In the Talk to the People of President Rodrigo Roa Duterte on Monday, Finance Secretary Carlos G. Dominguez opened the EDC’s presentation with an overview of the impact of the Russia-Ukraine tensions on the Philippine economy. According to Dominguez, the impact of the crisis will not be directly felt by the country but may come in the form of indirect shocks through four major channels. These are the commodity market, the financial market, investments, and impact on our fiscal health.
This was followed by Socioeconomic Planning Secretary Karl Kendrick T. Chua’s presentation on the EDC’s 14 thematic recommendations to help mitigate the indirect impact of the ongoing global crisis and keep the country on track to achieving its growth targets for this year.

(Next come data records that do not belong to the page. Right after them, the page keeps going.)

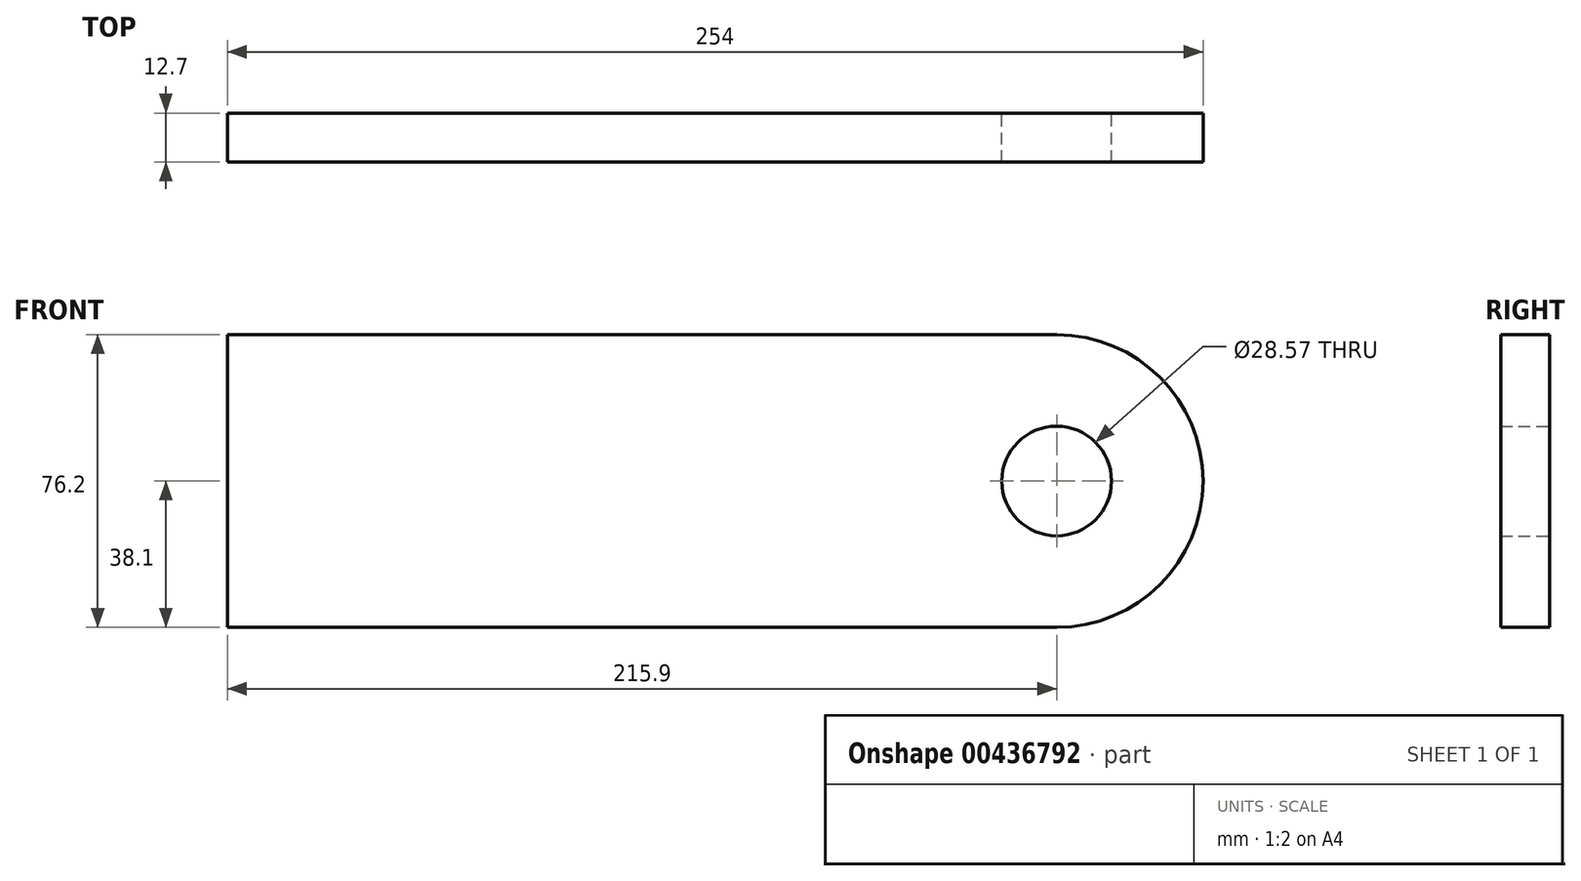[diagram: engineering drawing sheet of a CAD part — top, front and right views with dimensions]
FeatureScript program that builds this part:
annotation { "Feature Type Name" : "Feature", "Feature Type Description" : "" }
export const myFeature = defineFeature(function(context is Context, id is Id, definition is map)
    precondition{}
    {
        {
            var Q0;
            Q0=qCreatedBy(makeId("Front.planeOp"),FACE);
            var sketch = newSketch(context, id + "F0", { "sketchPlane" : qUnion([Q0])});
            skLineSegment(sketch, "E0.bottom", {"start": v(0, 0) * mm, "end": v(215.9, 0) * mm});
            skLineSegment(sketch, "E0.top", {"start": v(0, 76.2) * mm, "end": v(215.9, 76.2) * mm});
            skLineSegment(sketch, "E0.left", {"start": v(0, 0) * mm, "end": v(0, 76.2) * mm});
            skLineSegment(sketch, "E0.right", {"start": v(254, 38.1) * mm, "end": v(254, 38.1) * mm});
            skLineSegment(sketch, "E1", {"start": v(0, 38.1) * mm, "end": v(215.9, 38.1) * mm});
            skPoint(sketch, "E1.endSnap0", {"position": v(254, 38.1) * mm});
            skCircle(sketch, "E2", {"center": v(215.9, 38.1) * mm, "radius": 14.29 * mm});
            skPoint(sketch, "E3.visualSharp", {"position": v(254, 76.2) * mm});
            skArc(sketch, "E3.filletArc", {"start": v(254, 38.1) * mm, "mid": v(242.84, 65.04) * mm, "end": v(215.9, 76.2) * mm});
            skPoint(sketch, "E4.visualSharp", {"position": v(254, 0) * mm});
            skArc(sketch, "E4.filletArc", {"start": v(215.9, 0) * mm, "mid": v(242.84, 11.16) * mm, "end": v(254, 38.1) * mm});
            skSolve(sketch);
        }
        {
            var Q0;
            {var subQ3=sQuery(id+"F0.wireOp",EDGE,"E0.bottom");Q0=makeQuery(id+"F0.imprint","IMPRINT",FACE,{"disambiguationData":[TD([[makeQuery(id+"F0.imprint","IMPRINT",EDGE,{"derivedFrom":subQ3}),1.0]])]});}
            extrude(context, id + "F1", {"entities" : qUnion([Q0]), "depth" : 12.7 * mm});
        }
    });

“We need to shift the entire country to Alert Level 1 at the soonest possible time and to open all the schools for face-to-face learning. This can increase the productivity of our domestic economy and offset the external risks. While we cannot prevent the risks coming from the global perspective, we can strengthen our domestic economy to provide the people with more jobs and opportunities,” Chua reiterated.

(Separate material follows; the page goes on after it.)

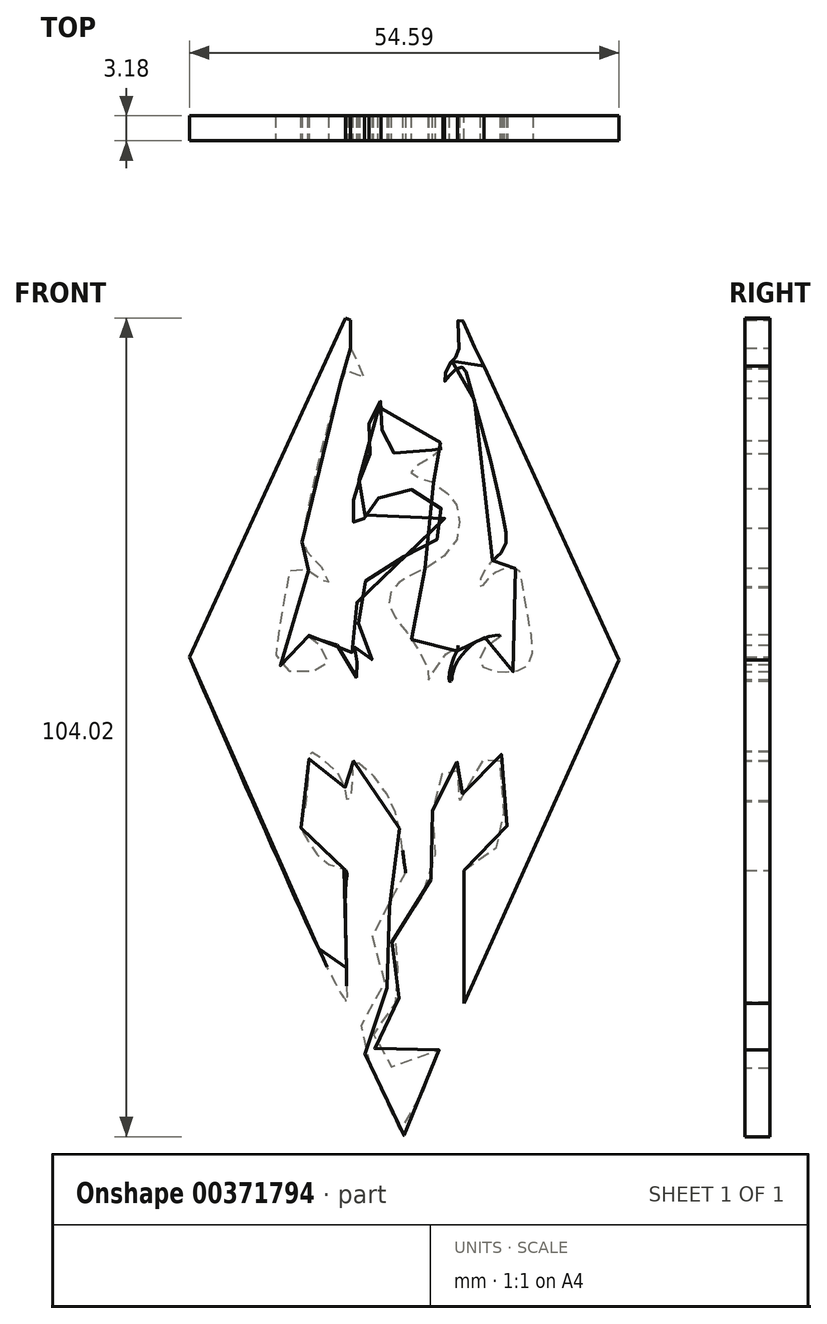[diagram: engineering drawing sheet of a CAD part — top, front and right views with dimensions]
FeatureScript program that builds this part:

Moreover, to help mitigate the increased prices of diesel and gasoline, the EDC recommended doubling the budget for fuel subsidies from PHP 2.5 billion to PHP 5 billion to cushion the impacts on public utility vehicle (PUV) drivers in the transport sector. At the same time, the cluster also recommended the provision of additional fuel vouchers for agricultural producers by increasing the budget from PHP 500 million to PHP 1.1 billion to reduce input costs. The first tranche will be in March and the second tranche in April.
Chua also listed several crucial measures that will require legislative approval. These include increasing the buffer stock of gas and diesel from 30 to 45 days and liquefied petroleum gas or LPG from 7 to 15 days.

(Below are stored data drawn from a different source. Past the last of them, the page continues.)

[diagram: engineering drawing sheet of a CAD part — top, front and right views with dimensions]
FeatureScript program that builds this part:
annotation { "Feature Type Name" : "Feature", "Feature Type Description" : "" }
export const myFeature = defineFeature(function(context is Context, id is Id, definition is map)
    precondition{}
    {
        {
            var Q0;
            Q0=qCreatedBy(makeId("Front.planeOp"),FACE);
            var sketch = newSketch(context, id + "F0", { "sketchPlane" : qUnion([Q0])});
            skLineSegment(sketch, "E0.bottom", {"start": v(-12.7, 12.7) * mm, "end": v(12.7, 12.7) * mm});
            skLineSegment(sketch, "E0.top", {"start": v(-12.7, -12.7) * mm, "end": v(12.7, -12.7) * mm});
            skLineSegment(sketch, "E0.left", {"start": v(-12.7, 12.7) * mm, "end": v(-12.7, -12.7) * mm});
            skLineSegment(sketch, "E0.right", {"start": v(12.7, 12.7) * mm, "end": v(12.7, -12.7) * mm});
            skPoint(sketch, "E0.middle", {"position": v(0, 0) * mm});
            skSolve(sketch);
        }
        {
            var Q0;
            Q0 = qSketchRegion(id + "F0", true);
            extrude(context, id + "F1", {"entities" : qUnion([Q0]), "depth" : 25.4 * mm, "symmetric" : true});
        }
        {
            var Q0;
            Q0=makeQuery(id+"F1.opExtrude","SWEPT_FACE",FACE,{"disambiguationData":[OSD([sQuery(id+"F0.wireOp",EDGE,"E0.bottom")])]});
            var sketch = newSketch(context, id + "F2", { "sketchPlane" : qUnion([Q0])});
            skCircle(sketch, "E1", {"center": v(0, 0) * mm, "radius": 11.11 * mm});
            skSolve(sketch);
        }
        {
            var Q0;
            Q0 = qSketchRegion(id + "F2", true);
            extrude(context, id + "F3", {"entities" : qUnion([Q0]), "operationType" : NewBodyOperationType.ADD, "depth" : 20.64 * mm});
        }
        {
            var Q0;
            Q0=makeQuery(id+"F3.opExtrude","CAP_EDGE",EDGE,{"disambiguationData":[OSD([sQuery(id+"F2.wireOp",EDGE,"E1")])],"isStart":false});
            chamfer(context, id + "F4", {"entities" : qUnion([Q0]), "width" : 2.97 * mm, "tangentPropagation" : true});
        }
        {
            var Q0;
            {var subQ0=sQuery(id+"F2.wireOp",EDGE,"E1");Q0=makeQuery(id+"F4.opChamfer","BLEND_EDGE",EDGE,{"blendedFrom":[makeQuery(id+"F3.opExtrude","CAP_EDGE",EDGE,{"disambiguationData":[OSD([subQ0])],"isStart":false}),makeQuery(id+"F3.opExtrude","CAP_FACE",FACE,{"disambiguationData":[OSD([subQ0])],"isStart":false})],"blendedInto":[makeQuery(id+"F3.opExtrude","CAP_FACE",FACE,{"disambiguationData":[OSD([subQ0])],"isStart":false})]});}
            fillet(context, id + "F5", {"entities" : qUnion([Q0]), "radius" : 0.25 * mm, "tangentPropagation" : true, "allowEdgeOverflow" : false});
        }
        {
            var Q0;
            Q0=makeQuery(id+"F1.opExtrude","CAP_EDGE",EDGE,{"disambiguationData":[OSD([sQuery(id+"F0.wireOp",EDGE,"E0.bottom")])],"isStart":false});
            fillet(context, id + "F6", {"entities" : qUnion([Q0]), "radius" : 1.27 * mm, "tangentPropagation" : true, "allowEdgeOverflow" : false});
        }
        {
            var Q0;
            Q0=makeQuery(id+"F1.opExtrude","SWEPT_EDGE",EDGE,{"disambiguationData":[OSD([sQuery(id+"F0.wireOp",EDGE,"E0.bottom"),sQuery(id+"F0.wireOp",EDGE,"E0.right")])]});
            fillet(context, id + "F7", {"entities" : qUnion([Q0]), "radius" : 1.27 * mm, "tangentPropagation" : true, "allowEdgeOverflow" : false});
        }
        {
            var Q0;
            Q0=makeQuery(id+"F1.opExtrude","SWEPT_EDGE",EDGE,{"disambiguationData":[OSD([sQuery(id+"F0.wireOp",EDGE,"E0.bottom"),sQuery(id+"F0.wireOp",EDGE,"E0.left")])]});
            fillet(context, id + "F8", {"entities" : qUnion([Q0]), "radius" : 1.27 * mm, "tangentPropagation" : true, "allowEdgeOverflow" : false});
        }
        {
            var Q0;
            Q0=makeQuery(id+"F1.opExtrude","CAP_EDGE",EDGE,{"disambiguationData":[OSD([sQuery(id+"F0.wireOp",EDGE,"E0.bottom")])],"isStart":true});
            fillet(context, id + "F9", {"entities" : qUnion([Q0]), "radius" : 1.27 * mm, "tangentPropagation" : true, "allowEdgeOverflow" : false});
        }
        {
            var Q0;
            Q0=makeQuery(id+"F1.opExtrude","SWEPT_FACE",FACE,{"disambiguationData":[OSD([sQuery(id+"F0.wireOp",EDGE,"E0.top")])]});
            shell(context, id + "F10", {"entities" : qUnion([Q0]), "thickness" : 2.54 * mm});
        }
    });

For energy generation and electricity, the EDC proposed expanding the supply of coal and temporarily removing the commodity’s most favored nation (MFN) tariff rate of 7 percent until December 2022. This will ensure sufficient inventory and lower power charges for consumers. The NEDA chief also promoted energy conservation, including the use of sensor technologies for energy savings, and welcomed the agreements with private electric companies to stagger future increases in generation charges.
Chua also presented recommendations to increase supply and ensure lower prices of rice, corn, pork, fish, chicken, sugar, and wheat by generally lowering tariff rates, expanding the sources of imports, and removing all non-tariff barriers for importation. He then repeated the need to pass the livestock and dairy bills to help farmers increase their productivity and competitiveness and ensure the domestic food supply. He added that the inclusion of agriculture and renewable energy in the draft Strategic Investment Priority Plan will improve our bid in attracting more investments in these sectors which can help increase the supply of food and energy.
When asked by President Rodrigo Roa Duterte whether these recommendations require legislation, Chua stressed that the executive branch of the government will need to move fast in order to implement what is already in the budget and prepare for the resumption of session in Congress in May.
“We have the subsidies in our budget so we will implement these immediately. We will also submit a request for the issuance of an Executive Order for tariff reduction as Congress is not in session at this time. Finally, for the two that need legislation, we will draft these for Congress’ consideration when they return,” Chua said.